**EXERCISE DIRECTIONS**
Reproduce the lines of the records below, replacing "Zaventem" with "Brussel" and leaving everything else unchanged.

Extracted page text data:

*** Begin section ***

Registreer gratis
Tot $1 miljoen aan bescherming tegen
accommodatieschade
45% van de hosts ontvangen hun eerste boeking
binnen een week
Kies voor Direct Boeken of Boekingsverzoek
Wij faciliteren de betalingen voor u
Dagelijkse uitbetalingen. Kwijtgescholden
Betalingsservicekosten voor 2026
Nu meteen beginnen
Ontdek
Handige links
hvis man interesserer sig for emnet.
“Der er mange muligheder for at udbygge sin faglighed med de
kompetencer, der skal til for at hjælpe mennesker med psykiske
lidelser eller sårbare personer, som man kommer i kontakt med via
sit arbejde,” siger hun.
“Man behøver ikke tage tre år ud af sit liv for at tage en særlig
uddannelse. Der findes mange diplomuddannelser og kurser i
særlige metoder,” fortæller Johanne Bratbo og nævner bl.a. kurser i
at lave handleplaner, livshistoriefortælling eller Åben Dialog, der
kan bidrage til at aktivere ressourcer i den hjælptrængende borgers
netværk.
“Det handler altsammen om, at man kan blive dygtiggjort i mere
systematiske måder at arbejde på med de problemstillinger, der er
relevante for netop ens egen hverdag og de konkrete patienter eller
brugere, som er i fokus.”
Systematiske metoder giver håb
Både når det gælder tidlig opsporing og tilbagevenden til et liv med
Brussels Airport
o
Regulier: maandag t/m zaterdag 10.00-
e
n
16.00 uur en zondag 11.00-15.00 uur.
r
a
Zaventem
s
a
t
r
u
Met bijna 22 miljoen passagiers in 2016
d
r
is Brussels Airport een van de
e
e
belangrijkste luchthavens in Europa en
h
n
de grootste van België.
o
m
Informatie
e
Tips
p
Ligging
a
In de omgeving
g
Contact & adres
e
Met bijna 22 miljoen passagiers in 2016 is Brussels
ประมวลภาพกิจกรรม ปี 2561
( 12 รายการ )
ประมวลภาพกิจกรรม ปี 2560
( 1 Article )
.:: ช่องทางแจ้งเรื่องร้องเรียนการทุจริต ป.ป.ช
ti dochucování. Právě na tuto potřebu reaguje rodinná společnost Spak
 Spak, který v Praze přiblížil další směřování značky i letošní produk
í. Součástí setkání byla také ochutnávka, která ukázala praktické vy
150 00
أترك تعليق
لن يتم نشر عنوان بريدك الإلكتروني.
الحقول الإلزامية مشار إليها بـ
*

*** End section ***

**WRITTEN RESPONSE**
Registreer gratis
Tot $1 miljoen aan bescherming tegen
accommodatieschade
45% van de hosts ontvangen hun eerste boeking
binnen een week
Kies voor Direct Boeken of Boekingsverzoek
Wij faciliteren de betalingen voor u
Dagelijkse uitbetalingen. Kwijtgescholden
Betalingsservicekosten voor 2026
Nu meteen beginnen
Ontdek
Handige links
hvis man interesserer sig for emnet.
“Der er mange muligheder for at udbygge sin faglighed med de
kompetencer, der skal til for at hjælpe mennesker med psykiske
lidelser eller sårbare personer, som man kommer i kontakt med via
sit arbejde,” siger hun.
“Man behøver ikke tage tre år ud af sit liv for at tage en særlig
uddannelse. Der findes mange diplomuddannelser og kurser i
særlige metoder,” fortæller Johanne Bratbo og nævner bl.a. kurser i
at lave handleplaner, livshistoriefortælling eller Åben Dialog, der
kan bidrage til at aktivere ressourcer i den hjælptrængende borgers
netværk.
“Det handler altsammen om, at man kan blive dygtiggjort i mere
systematiske måder at arbejde på med de problemstillinger, der er
relevante for netop ens egen hverdag og de konkrete patienter eller
brugere, som er i fokus.”
Systematiske metoder giver håb
Både når det gælder tidlig opsporing og tilbagevenden til et liv med
Brussels Airport
o
Regulier: maandag t/m zaterdag 10.00-
e
n
16.00 uur en zondag 11.00-15.00 uur.
r
a
Brussel
s
a
t
r
u
Met bijna 22 miljoen passagiers in 2016
d
r
is Brussels Airport een van de
e
e
belangrijkste luchthavens in Europa en
h
n
de grootste van België.
o
m
Informatie
e
Tips
p
Ligging
a
In de omgeving
g
Contact & adres
e
Met bijna 22 miljoen passagiers in 2016 is Brussels
ประมวลภาพกิจกรรม ปี 2561
( 12 รายการ )
ประมวลภาพกิจกรรม ปี 2560
( 1 Article )
.:: ช่องทางแจ้งเรื่องร้องเรียนการทุจริต ป.ป.ช
ti dochucování. Právě na tuto potřebu reaguje rodinná společnost Spak
 Spak, který v Praze přiblížil další směřování značky i letošní produk
í. Součástí setkání byla také ochutnávka, která ukázala praktické vy
150 00
أترك تعليق
لن يتم نشر عنوان بريدك الإلكتروني.
الحقول الإلزامية مشار إليها بـ
*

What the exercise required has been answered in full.